Torbjorn started his career as a Management Trainee with PricewaterhouseCoopers, which concluded with a move to New York working at the strategy consulting part of PwC New York. In his last couple of years working there, he played a part in establishing the venture capital business within the company.
“I learned so much,” Torbjorn says of the experience. “However, at the tail end of that time, there was an emphasis on cost cutting and implementing Oracle and SAP, which was not me at all. So I, with some other colleagues, left and started our own company continuing the venture capital initiative we’d done at PricewaterhouseCoopers. We were working with startup companies, taking them to the stage where venture capitalists came in, which enabled the startup companies to develop and grow further. We did that for five years.”
The few years that followed were dominated by Torbjorn’s wife’s career as a Norwegian diplomat. And because “working with startups in Norway was a long commute after we moved to the Philippines”, he exited the partnership and began working with the World Bank on a project while at the same time running his own consulting business on the side.
After he was approached to join SN Power in 2007, he never looked back. Between 2007 and 2018, Torbjorn was employed by SN Power in a variety of roles, from Vice President Asia to Senior Vice President and Head of Project Development, with time spent living in the Philippines, Singapore, Vietnam and back in Norway, before relocating again to the Philippines in 2018.

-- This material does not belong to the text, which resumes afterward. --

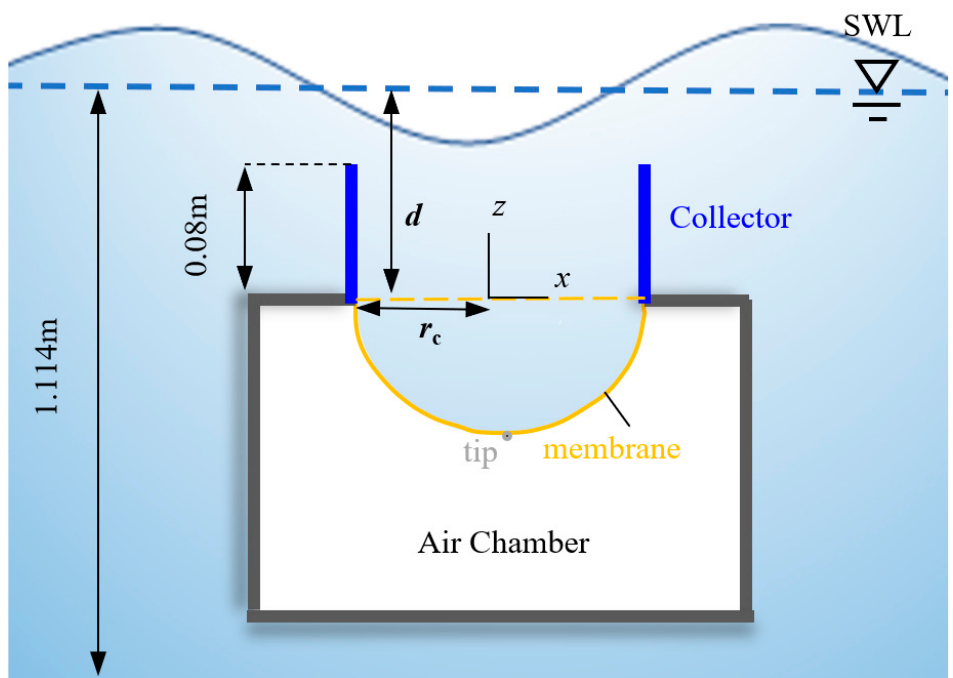
Figure 2. Sketch of the fWEC model. The plates in blue are given the name of the collector to create a water column above the membrane. The yellow solid line denotes the membrane which functions as the PTO. The yellow dashed line denotes the initial position of the membrane (unstretched).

At that particular juncture, SN Power didn’t have space in the management team in Manila, so Torbjorn joined Aboitiz Group instead, spearheading its international business development. It wasn’t long, however, before SN Power realised it couldn’t live without Torbjorn’s expertise, and rehired him as Executive Vice President Asia and Chairman and President of SN Power Philippines in October 2019.
“Given my history and support, when I started as Head of Asia, I could hit the ground running from day one,” he says. One major aspect that SN Power has been working on is redesigning the parameters for how renewable energy companies partner with suppliers, turning it into a more collaborative process from start to finish.
“Relationships with suppliers are incredibly important,” Torbjorn says. “Since roughly 2009, we’ve engaged civil contractors and all suppliers at an early stage to make sure that what we plan on building, they’re capable of building it, and within budget – which historically wasn’t the way things were done.
“By involving them early, we’re able to identify risks in a much better way than when doing it alone. This way, we’re also taking care of the financial elements, so the suppliers can see that there’s money to be made. It’s a win–win set-up, which I truly believe in. We work hard with our suppliers and civil contractors on shortening processes and time frames to find ways to make developing and building hydropower plants more streamlined.”
While Torbjorn acknowledges his profession isn’t without its challenges, he says that ultimately, he wouldn’t change a thing about what he does. Instead, he offers up some simple words of wisdom that he relies on to get through any tough situation.
“My best advice? Put a smile on it. That’s always been one of my philosophies, both in life and as a leader. Sometimes things can be hard and painful, but if you at least put on a smile, it’ll be a little bit easier to deal with. When things look crazy and impossible, take time to breathe. There’s always enough time to think, even if you don’t think there is.”